##### Records for this task #####

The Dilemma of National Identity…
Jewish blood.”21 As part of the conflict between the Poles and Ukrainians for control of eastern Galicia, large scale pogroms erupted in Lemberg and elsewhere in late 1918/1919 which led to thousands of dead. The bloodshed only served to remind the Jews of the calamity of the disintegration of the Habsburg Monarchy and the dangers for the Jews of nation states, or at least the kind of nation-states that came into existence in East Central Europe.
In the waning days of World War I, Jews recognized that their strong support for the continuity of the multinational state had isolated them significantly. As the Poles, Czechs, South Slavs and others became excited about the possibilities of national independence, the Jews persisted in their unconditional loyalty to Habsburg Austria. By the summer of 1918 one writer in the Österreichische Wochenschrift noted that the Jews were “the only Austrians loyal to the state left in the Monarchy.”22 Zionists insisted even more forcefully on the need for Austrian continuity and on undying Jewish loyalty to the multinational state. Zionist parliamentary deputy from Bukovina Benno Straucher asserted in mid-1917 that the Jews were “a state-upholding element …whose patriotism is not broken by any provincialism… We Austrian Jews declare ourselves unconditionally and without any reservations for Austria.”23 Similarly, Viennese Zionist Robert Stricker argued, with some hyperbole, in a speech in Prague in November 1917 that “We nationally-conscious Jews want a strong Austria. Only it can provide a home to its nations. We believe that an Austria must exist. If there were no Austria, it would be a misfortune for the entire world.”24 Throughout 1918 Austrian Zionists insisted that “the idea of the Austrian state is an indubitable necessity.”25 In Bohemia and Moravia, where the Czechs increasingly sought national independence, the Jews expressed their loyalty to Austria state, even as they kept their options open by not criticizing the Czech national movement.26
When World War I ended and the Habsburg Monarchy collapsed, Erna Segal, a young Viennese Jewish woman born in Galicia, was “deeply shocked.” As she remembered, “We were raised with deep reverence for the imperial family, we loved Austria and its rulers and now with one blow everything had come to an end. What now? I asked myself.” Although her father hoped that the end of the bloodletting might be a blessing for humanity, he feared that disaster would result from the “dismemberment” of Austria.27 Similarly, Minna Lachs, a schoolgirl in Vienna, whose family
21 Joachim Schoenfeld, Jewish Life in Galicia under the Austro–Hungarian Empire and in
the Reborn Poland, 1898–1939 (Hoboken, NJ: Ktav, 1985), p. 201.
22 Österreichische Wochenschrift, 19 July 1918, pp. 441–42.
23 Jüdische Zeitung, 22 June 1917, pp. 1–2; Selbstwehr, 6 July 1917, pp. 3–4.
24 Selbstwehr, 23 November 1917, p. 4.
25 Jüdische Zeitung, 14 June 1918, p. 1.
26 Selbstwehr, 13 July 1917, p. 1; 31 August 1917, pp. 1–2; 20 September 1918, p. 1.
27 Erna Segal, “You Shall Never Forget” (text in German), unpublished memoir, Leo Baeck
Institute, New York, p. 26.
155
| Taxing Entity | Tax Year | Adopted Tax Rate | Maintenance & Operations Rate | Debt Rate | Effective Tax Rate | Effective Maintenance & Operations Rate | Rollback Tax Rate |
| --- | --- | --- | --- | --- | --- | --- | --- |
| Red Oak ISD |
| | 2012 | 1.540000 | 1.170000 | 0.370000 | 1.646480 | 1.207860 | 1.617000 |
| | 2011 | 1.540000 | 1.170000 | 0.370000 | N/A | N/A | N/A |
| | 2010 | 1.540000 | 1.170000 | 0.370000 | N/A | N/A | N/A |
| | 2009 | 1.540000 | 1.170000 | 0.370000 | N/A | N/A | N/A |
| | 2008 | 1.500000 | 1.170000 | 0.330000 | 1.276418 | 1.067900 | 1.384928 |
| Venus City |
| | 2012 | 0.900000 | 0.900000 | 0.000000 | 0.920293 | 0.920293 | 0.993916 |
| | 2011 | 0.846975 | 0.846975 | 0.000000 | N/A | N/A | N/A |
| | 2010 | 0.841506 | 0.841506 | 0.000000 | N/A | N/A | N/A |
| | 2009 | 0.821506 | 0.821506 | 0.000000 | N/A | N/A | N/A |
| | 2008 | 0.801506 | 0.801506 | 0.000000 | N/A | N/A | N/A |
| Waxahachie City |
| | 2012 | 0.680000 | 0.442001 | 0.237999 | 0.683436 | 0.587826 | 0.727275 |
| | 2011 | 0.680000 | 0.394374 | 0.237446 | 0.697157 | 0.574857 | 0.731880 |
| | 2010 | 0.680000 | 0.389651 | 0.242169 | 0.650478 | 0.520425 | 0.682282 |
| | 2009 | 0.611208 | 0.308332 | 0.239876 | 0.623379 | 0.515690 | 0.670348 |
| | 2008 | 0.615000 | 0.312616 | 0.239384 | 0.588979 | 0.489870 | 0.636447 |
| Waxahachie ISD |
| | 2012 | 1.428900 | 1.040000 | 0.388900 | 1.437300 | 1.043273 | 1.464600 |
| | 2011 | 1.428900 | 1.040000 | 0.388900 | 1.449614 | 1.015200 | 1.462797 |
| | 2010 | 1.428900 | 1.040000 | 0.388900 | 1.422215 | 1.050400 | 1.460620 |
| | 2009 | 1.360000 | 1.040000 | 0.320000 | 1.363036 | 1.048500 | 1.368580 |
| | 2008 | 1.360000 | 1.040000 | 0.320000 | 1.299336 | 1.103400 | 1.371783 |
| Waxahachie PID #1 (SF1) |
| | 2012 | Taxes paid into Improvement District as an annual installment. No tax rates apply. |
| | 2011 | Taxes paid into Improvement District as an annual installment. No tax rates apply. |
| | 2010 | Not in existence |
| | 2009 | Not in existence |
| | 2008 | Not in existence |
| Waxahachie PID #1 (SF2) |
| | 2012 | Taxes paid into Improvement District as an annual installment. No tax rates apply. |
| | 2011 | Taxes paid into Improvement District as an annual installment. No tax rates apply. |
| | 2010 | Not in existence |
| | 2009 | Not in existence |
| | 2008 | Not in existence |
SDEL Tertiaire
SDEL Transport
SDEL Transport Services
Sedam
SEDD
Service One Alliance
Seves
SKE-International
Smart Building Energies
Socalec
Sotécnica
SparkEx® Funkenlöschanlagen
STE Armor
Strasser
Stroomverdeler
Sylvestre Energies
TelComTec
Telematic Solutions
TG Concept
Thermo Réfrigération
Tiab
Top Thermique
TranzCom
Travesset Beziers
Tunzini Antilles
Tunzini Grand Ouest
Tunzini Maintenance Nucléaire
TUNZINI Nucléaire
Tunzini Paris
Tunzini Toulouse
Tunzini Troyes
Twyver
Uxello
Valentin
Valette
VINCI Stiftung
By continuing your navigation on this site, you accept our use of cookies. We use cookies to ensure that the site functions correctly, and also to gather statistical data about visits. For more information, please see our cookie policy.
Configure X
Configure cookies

#####

Starting at the line above that contains "0.587826 | 0.727275 |", write out each line exactly until the line that contains "VINCI Stiftung" has been written, and stop there.

» Answer box:
| | 2012 | 0.680000 | 0.442001 | 0.237999 | 0.683436 | 0.587826 | 0.727275 |
| | 2011 | 0.680000 | 0.394374 | 0.237446 | 0.697157 | 0.574857 | 0.731880 |
| | 2010 | 0.680000 | 0.389651 | 0.242169 | 0.650478 | 0.520425 | 0.682282 |
| | 2009 | 0.611208 | 0.308332 | 0.239876 | 0.623379 | 0.515690 | 0.670348 |
| | 2008 | 0.615000 | 0.312616 | 0.239384 | 0.588979 | 0.489870 | 0.636447 |
| Waxahachie ISD |
| | 2012 | 1.428900 | 1.040000 | 0.388900 | 1.437300 | 1.043273 | 1.464600 |
| | 2011 | 1.428900 | 1.040000 | 0.388900 | 1.449614 | 1.015200 | 1.462797 |
| | 2010 | 1.428900 | 1.040000 | 0.388900 | 1.422215 | 1.050400 | 1.460620 |
| | 2009 | 1.360000 | 1.040000 | 0.320000 | 1.363036 | 1.048500 | 1.368580 |
| | 2008 | 1.360000 | 1.040000 | 0.320000 | 1.299336 | 1.103400 | 1.371783 |
| Waxahachie PID #1 (SF1) |
| | 2012 | Taxes paid into Improvement District as an annual installment. No tax rates apply. |
| | 2011 | Taxes paid into Improvement District as an annual installment. No tax rates apply. |
| | 2010 | Not in existence |
| | 2009 | Not in existence |
| | 2008 | Not in existence |
| Waxahachie PID #1 (SF2) |
| | 2012 | Taxes paid into Improvement District as an annual installment. No tax rates apply. |
| | 2011 | Taxes paid into Improvement District as an annual installment. No tax rates apply. |
| | 2010 | Not in existence |
| | 2009 | Not in existence |
| | 2008 | Not in existence |
SDEL Tertiaire
SDEL Transport
SDEL Transport Services
Sedam
SEDD
Service One Alliance
Seves
SKE-International
Smart Building Energies
Socalec
Sotécnica
SparkEx® Funkenlöschanlagen
STE Armor
Strasser
Stroomverdeler
Sylvestre Energies
TelComTec
Telematic Solutions
TG Concept
Thermo Réfrigération
Tiab
Top Thermique
TranzCom
Travesset Beziers
Tunzini Antilles
Tunzini Grand Ouest
Tunzini Maintenance Nucléaire
TUNZINI Nucléaire
Tunzini Paris
Tunzini Toulouse
Tunzini Troyes
Twyver
Uxello
Valentin
Valette
VINCI Stiftung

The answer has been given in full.